Leibniz ha recabado la información sobre la que trabaja de los informes elaborados por los jesuitas misioneros en China que trazan un retrato a medio camino de la fascinación y el estupor por una cultura que, en esencia, vislumbran como completamente distinta de la europea.  Entre estos jesuitas destaca Joachim Bouvet, que acababa de postular la hipótesis según la cual los hexagramas chinos tienen relación con los números binarios y reflejan una cosmovisión científica. Leibniz contactará con él a fin de proponer conjuntamente la realización de una organización político-religiosa mundial basada en las ciencias. A fin de fundamentar sólidamente esta propuesta Leibniz iniciará un intercambio epistolar con los jesuitas desplazados en China (que durará hasta 1703) con toda suerte que demandas que sobrepasarán ampliamente las capacidades de esos misioneros: desde el estudio de los orígenes de la China hasta una síntesis de su historia literaria, pasando por los sistemas de explotación de las minas, la fabricación de porcelana, la presencia de judíos en China o los ingredientes del brebaje de la inmortalidad…

Sin embargo, las polémicas sobre la conveniencia o no de la adaptación de los jesuitas a la cultura china (el debate sobre la disputa de los ritos) acabarán en 1704 con la condena por parte de Roma y el fin de las misiones jesuíticas en ese país. Será entonces cuando Leibniz, deseoso de no perder esa importante fuente de información para sus estudios, se postule inútilmente como intermediario representante de los cristianos protestantes ante los cristianos católicos. Leibniz recordará que los jesuitas franceses en misión en China habían sido comisionados por Luís XIV en 1685 en calidad de miembros de la Academia Científica para estudiar el sistema matemático chino y que, por tanto, las disputas religiosas no debían interferir en su labor.

 Leibniz dejará clara la inutilidad de la metodología utilizada hasta entonces para estudiar la civilización china. En efecto, el llamado “figurismo” (representado, aparte de J.Bouvet, por L.Le Comte, F.Couplet, A.Schall,  o M.Martini) buscaba paralelismos entre la antigüedad china y la historia del Antiguo Testamento bíblico. De este modo, a través de la crítica de Leibniz se abrirá, al menos en potencia, la posibilidad de una nueva lógica de los contactos  entre Europa y China. En efecto, en un primer momento Leibniz publicará el Discours sur la théologie naturelle des chinois donde lleva a cabo una profunda revisión crítica de las obras sobre China de los misioneros Nicolas Longobardi y Antonio Caballero de Santa  María. 

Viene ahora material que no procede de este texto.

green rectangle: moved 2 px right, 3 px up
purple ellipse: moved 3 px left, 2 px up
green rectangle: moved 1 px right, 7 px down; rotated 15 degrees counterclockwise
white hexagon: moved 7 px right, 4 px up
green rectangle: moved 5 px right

Y, en un segundo momento, en la compilación Novissima Sinica (1697) Leibniz presenta diversos estudios de jesuitas sobre China con el objetivo de facilitar la aproximación a esa cultura por parte de los europeos interesados.  Escribe Leibniz en el prólogo de esta obra: “Me parece un singular designo de los hados que la mayor cultura y refinamiento humanos se hayan recogido en los dos extremos de nuestro continente, Europa y China, adornando una en oriente y otra en Europa los dos extremos de la tierra. Quizás la suprema providencia los haya hecho así para que pueblos tan cultos y distantes se tiendan los brazos hasta alcanzar poco a poco el modo de vida más racional y perfecto”.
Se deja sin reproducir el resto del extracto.